Training loss behaves strangely in mixed-precision training

pepper8362 · October 19, 2023, 8:35am

I have a loss function looks like loss = loss1 + alpha * loss2 where loss1 and loss2 are two loss functions and alpha is a scalar weight. I have the following observations:

(1) If I set loss=loss1, the model trains fine

(2) If I set ‘loss = loss1 + alpha * loss2’ with alpha=0, the traning interrupts with cuda error after a couple of epoches (usually between 10 and 20). Sometimes loss goes up to a high value before the error.

I have done serveal runs to confirm the above observations. This seems strange to me, as the loss in (2) should be equivalent to the one in (1). Could mixed-precision training cause something like this?
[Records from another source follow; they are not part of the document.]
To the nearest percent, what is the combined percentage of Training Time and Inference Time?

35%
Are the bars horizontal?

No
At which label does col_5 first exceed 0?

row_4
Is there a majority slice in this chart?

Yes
Thanks!

ptrblck · October 19, 2023, 3:41pm

I don’t see how mixed-precision training is involved in your use case so could you post a minimal and executable code snippet reproducing the issue, please?
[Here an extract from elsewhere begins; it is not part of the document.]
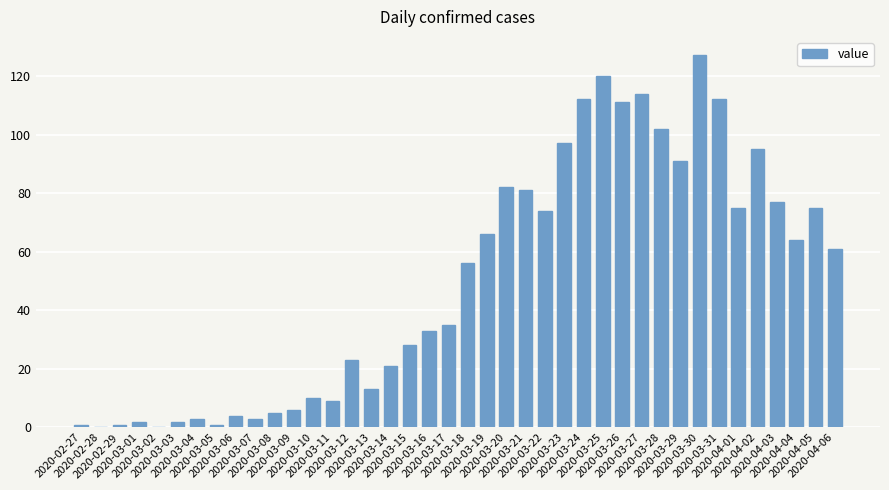

What is the change in value from 2020-03-14 to 2020-04-01?

+54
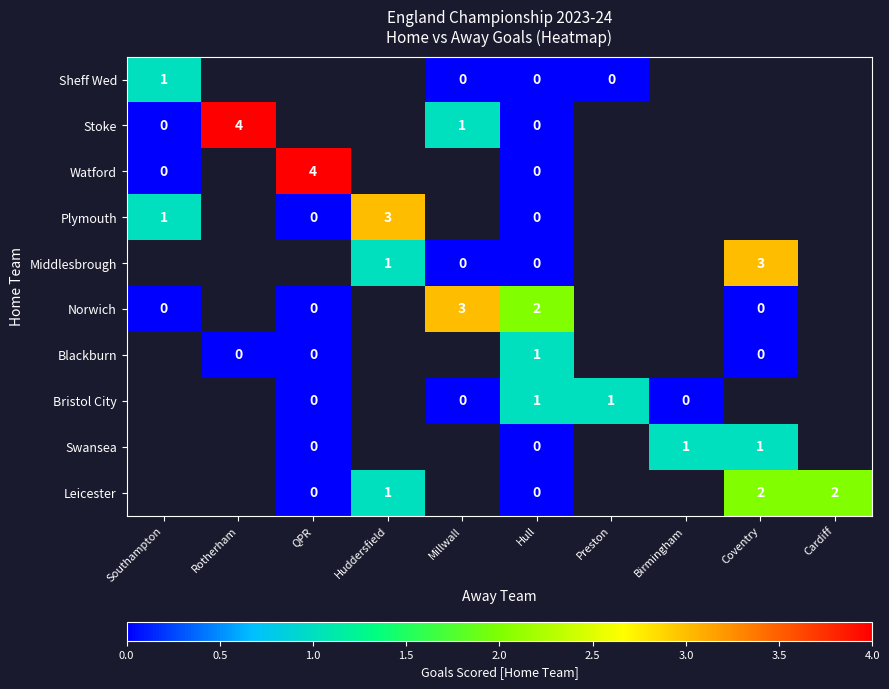

Is the value of Leicester at Huddersfield greater than the value of Bristol City at Millwall?

Yes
pepper8362 · October 20, 2023, 2:49am

Thank you for your reply. The code is part of a complex project, and the error happens when training on a large dataset. I am not sure if the error could be reproduced without these data, even if I extract the relevant code snippet (I can confirm the data is not the source of the problem though). Briefly speaking, it is actually the code I asked here. Sorry for duplicate but I just include the code below for convenience:

with torch.cuda.amp.autocast(enabled=True):
    outputs_student = model_student(inputs, targets)
    with torch.no_grad():
        outputs_teacher = model_teacher(inputs, targets)
    loss_distillation = distill_loss(outputs_student, outputs_teacher)
    loss_student = some_loss(outputs_student)    
    loss = loss_student + weight*loss_distillation 
optimizer.zero_grad()
scaler.scale(loss).backward()
scaler.step(self.optimizer)
scaler.update()

The error message is something like

/opt/conda/conda-bld/pytorch_1639180549130/work/aten/src/ATen/native/cuda/Loss.cu:115: operator(): block: [87,0,0], thread: [59,0,0] Assertion `input_val >= zero && input_val <= one` failed.
/opt/conda/conda-bld/pytorch_1639180549130/work/aten/src/ATen/native/cuda/Loss.cu:115: operator(): block: [87,0,0], thread: [60,0,0] Assertion `input_val >= zero && input_val <= one` failed.
/opt/conda/conda-bld/pytorch_1639180549130/work/aten/src/ATen/native/cuda/Loss.cu:115: operator(): block: [87,0,0], thread: [61,0,0] Assertion `input_val >= zero && input_val <= one` failed.
/opt/conda/conda-bld/pytorch_1639180549130/work/aten/src/ATen/native/cuda/Loss.cu:115: operator(): block: [87,0,0], thread: [62,0,0] Assertion `input_val >= zero && input_val <= one` failed.
/opt/conda/conda-bld/pytorch_1639180549130/work/aten/src/ATen/native/cuda/Loss.cu:115: operator(): block: [87,0,0], thread: [63,0,0] Assertion `input_val >= zero && input_val <= one` failed.

Thanks!

ptrblck · October 20, 2023, 2:54am

I don’t know which criterion you are using but most likely the model output and/or target tensor contains out-of-bounds values. Check the min/max values of all tensors before passing them to the loss function and make sure their ranges are valid.

pepper8362 · October 20, 2023, 3:23am

Thanks! I tried to save relevant variables when the crash happened with try catch. But it seems the cuda error caused the process to terminate before all data were dumped to the disk (I got EOFError: Ran out of input when I read in the dumped pkl file). Is there anyway to avoid this?

Btw: distill_loss is a sum of three torch.nn.functional.mse_loss. loss_student is a combination of torch.nn.BCEWithLogitsLoss and a self-defined iou loss.

ptrblck · October 20, 2023, 3:46am

The assert could corrupt the CUDA context so try to print the values beforehand or add an assert statement yourself checking the values in [0, 1].